My thread implementation uses the pimpl idiom, and in the Impl class, I have one version for each supported OS, as well as one that uses boost, so I can decide which one to use when creating the project.
I decided to make two classes: one is Thread, which has only the basic services provided by the OS; and the other is SafeThread, which inherits from Thread and has a shared interrupt method.
Thread has a terminate () method that performs intrusive termination. This is a virtual method that is overloaded in SafeThread, where it signals an event object. There is a (static) yeld () method, which from time to time should call the current thread; this method checks whether the event object is signaled, and, if so, throws an exception caught on the calling side of the stream entry point, thereby terminating the stream. When he does this, he signals the second event object, so the calling terminate () object may know that the thread has been safely stopped.

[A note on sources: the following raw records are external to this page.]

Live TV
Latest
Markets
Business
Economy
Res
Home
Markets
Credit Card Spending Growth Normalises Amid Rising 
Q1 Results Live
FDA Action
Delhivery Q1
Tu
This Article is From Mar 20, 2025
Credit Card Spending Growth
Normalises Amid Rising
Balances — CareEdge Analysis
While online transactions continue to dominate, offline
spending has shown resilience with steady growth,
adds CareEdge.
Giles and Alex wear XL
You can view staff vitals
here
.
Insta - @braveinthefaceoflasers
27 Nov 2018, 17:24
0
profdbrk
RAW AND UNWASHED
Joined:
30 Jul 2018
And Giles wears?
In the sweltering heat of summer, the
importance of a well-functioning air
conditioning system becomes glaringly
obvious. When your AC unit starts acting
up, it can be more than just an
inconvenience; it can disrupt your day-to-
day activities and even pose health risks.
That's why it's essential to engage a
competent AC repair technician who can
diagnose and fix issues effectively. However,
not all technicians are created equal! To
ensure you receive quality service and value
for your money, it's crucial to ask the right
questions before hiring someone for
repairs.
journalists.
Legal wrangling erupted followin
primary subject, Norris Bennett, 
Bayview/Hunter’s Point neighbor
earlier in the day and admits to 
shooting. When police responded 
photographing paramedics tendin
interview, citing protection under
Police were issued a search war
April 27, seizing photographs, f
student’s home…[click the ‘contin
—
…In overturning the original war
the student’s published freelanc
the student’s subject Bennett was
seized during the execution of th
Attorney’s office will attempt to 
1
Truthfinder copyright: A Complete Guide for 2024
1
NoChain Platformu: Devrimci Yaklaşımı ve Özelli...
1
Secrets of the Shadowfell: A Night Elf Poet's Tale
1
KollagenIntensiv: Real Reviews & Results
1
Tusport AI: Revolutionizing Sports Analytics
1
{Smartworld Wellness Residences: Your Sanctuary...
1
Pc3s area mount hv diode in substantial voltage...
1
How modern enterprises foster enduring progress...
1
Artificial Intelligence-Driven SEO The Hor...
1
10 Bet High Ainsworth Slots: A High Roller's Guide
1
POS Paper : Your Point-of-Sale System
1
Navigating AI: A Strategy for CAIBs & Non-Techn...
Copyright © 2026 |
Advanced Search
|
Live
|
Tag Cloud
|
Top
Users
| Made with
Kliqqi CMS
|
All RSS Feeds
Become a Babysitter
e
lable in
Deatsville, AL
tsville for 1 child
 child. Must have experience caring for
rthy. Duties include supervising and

In cases where there is a danger of deadlocks, SafeThread :: terminate () can take a timeout parameter. If the timeout expires, it calls Thread :: terminate (), thereby killing the thread intrusively. This is the last resource when you have something that you cannot control (for example, a third-party API) or in situations where a dead end does more damage than resource leaks, etc.
I hope this will be useful for your decision and will give you a fairly clear idea of โโmy design options. If not, I can post code snippets to clarify if you want to.